If either of you are interested in testing the unreleased version we can talk through a few options to do that?


#10

I’d be happy to help with testing.


#11

@deej thanks for agreeing to help test.

The library that defines the SGE adapter is ood_core. In order to run the version of the library with the latest SGE fixes you should do add the following line to each Gemfile rooted in /var/www/ood/apps/sys/(myjobs|dashboard|file-editor|activejobs):

gem "ood_core", :git => "https://github.com/OSC/ood_core.git", :ref => "878153a"

After adding the line to the file a sudo-er will need to run the command RAILS_ENV=production scl enable rh-git29 rh-ruby24 rh-nodejs6 -- bin/setup which will update the application.
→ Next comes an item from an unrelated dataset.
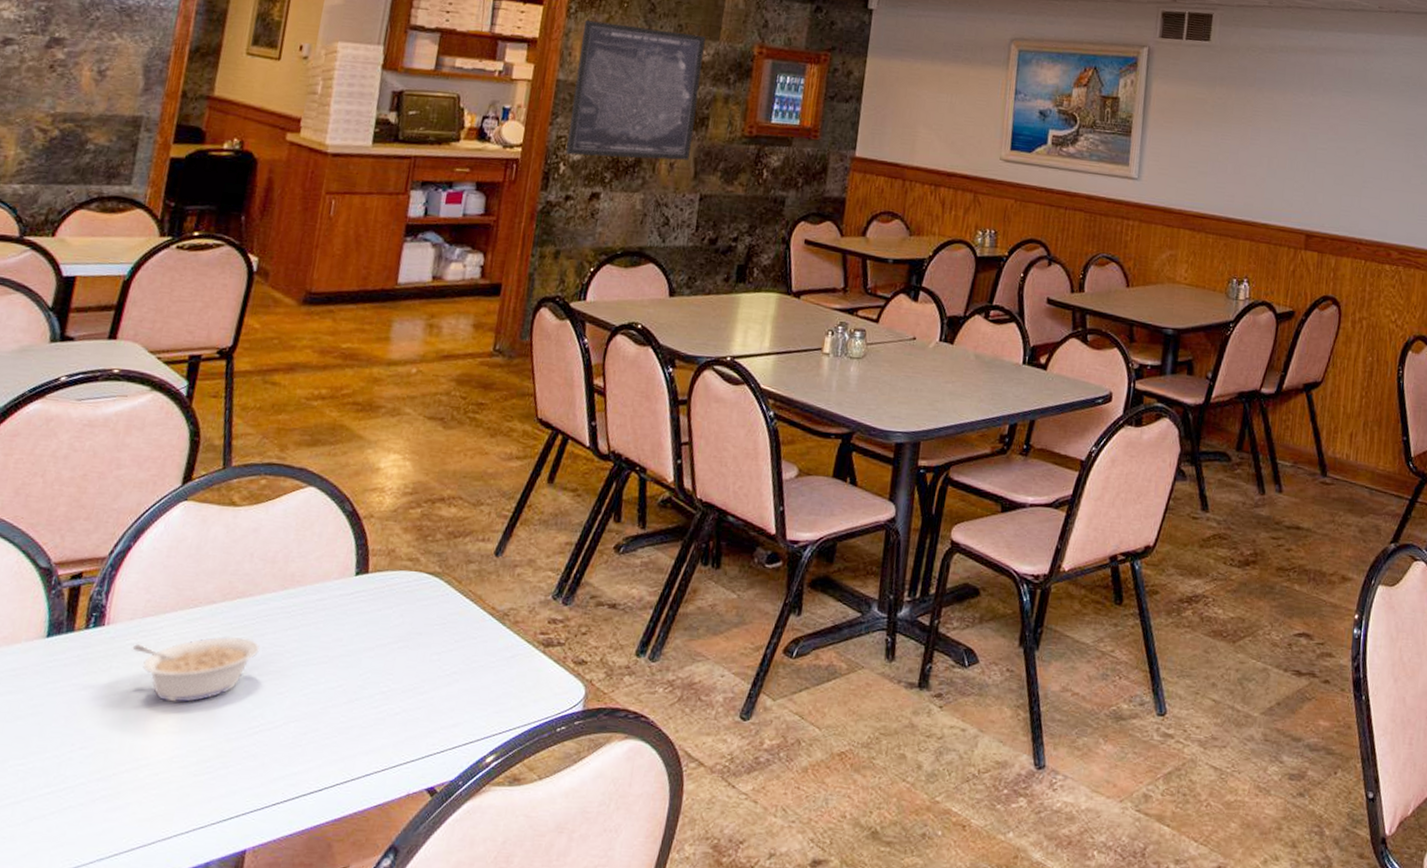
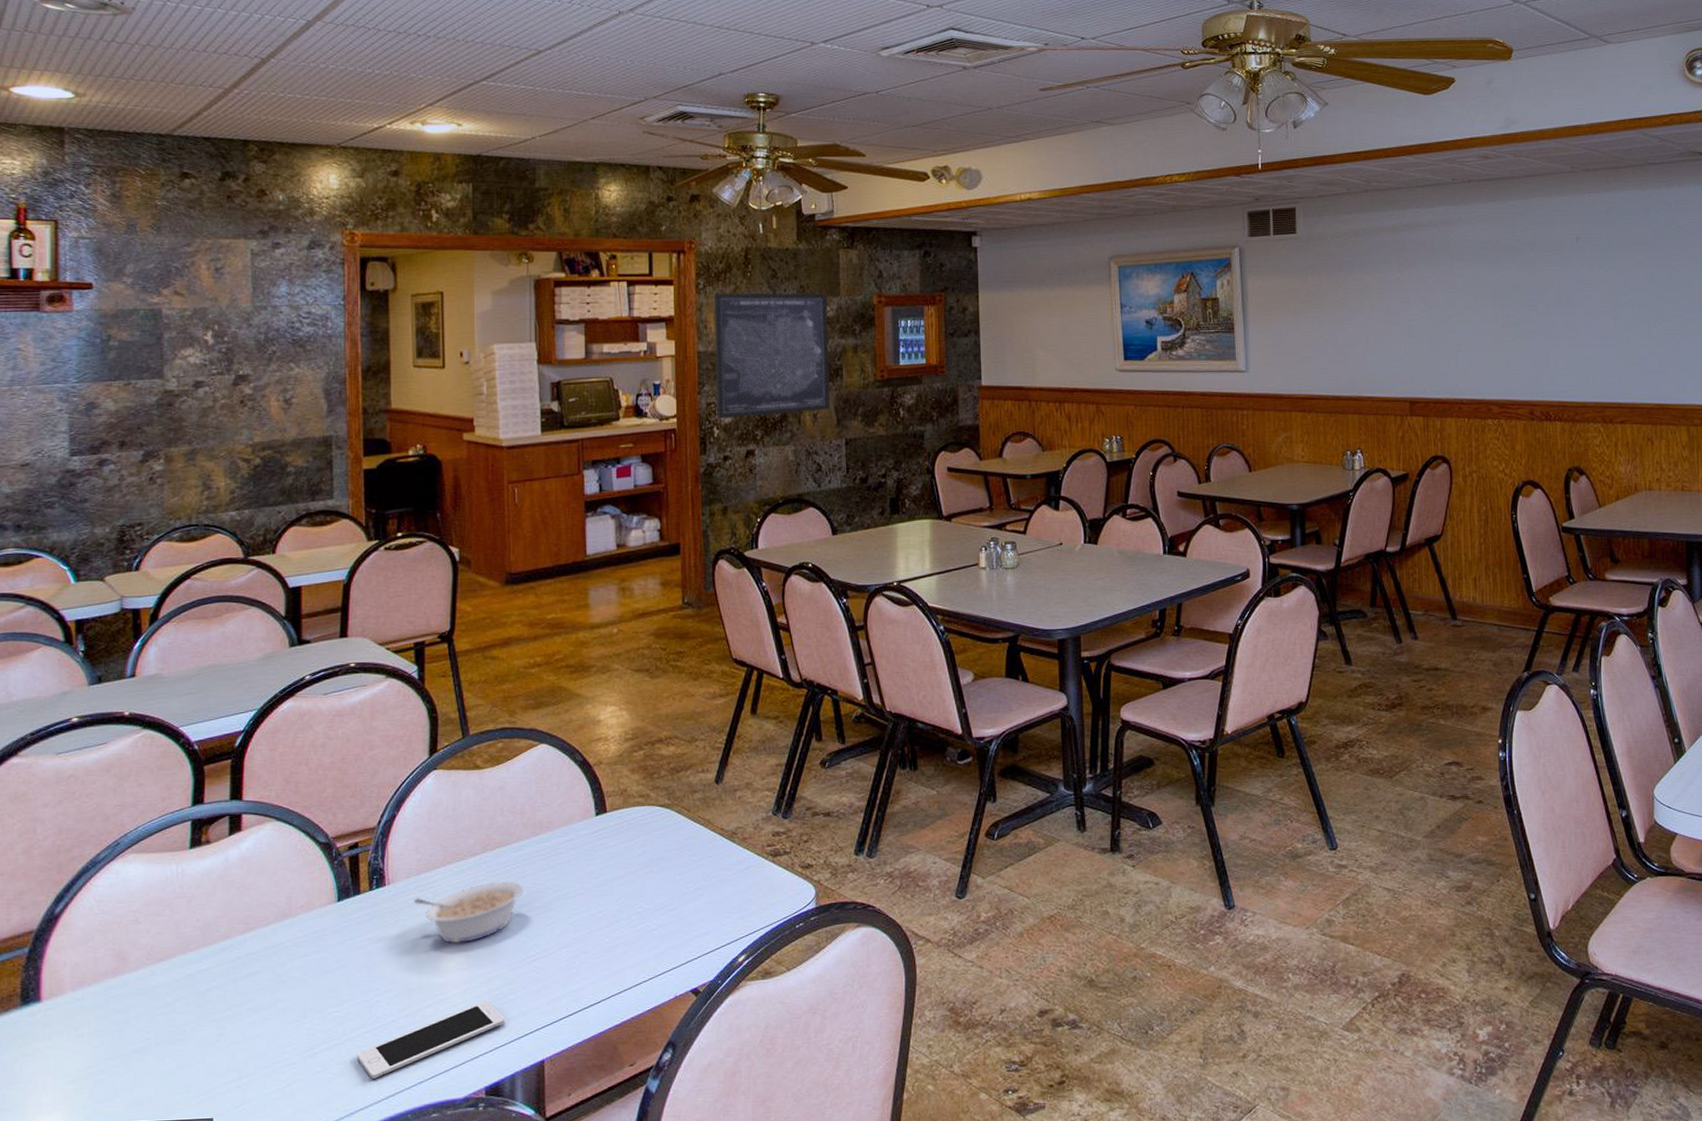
cell phone: none [32,773,211,849] -> present [357,1001,506,1079]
This will pin the version of ood_core to what is currently the HEAD of the job_array branch for each application that reference in the library’s history. When you are done testing or want to upgrade you should remove that line from the Gemfile.

Then restart your PUN and you will be using the newer version of the SGE adapter.


#12

Hi,
Thank you for the patch. I added in the gem line in each GemFile in the myjobs,dashboard,file-editor and active jobs. I then ran the scl command in each folder (have to comment out the existing ood_core in the GemFile in dashboard) and then restarted my server. So far it looks to be working!!
Will so some more testing.


#13

Thank you! I can also confirm that the patch works, and we can now switch the view between just the person’s jobs and all jobs, and all jobs are shown.

I do notice one slight oddity. On this Grid we only have one queue defined, “all.q”. Some of the jobs correctly show the “all.q” queue, while most simply show “null” as a value for the queue. It doesn’t seem to affect anything but I thought you might want to know about it.


#14

I think I’ve seen that in testing as well. At a guess what is happening is that only jobs that explicitly set a target queue report their queue, while the others show the default value which is the not very useful null.


#15

That is possible based on what I’m seeing. I’ll do some additional testing to confirm.


#16

That is exactly the case. Two jobs submitted as:
qsub testme
and
qsub -q all.q testme

show up as “null” and “all.q” respectively.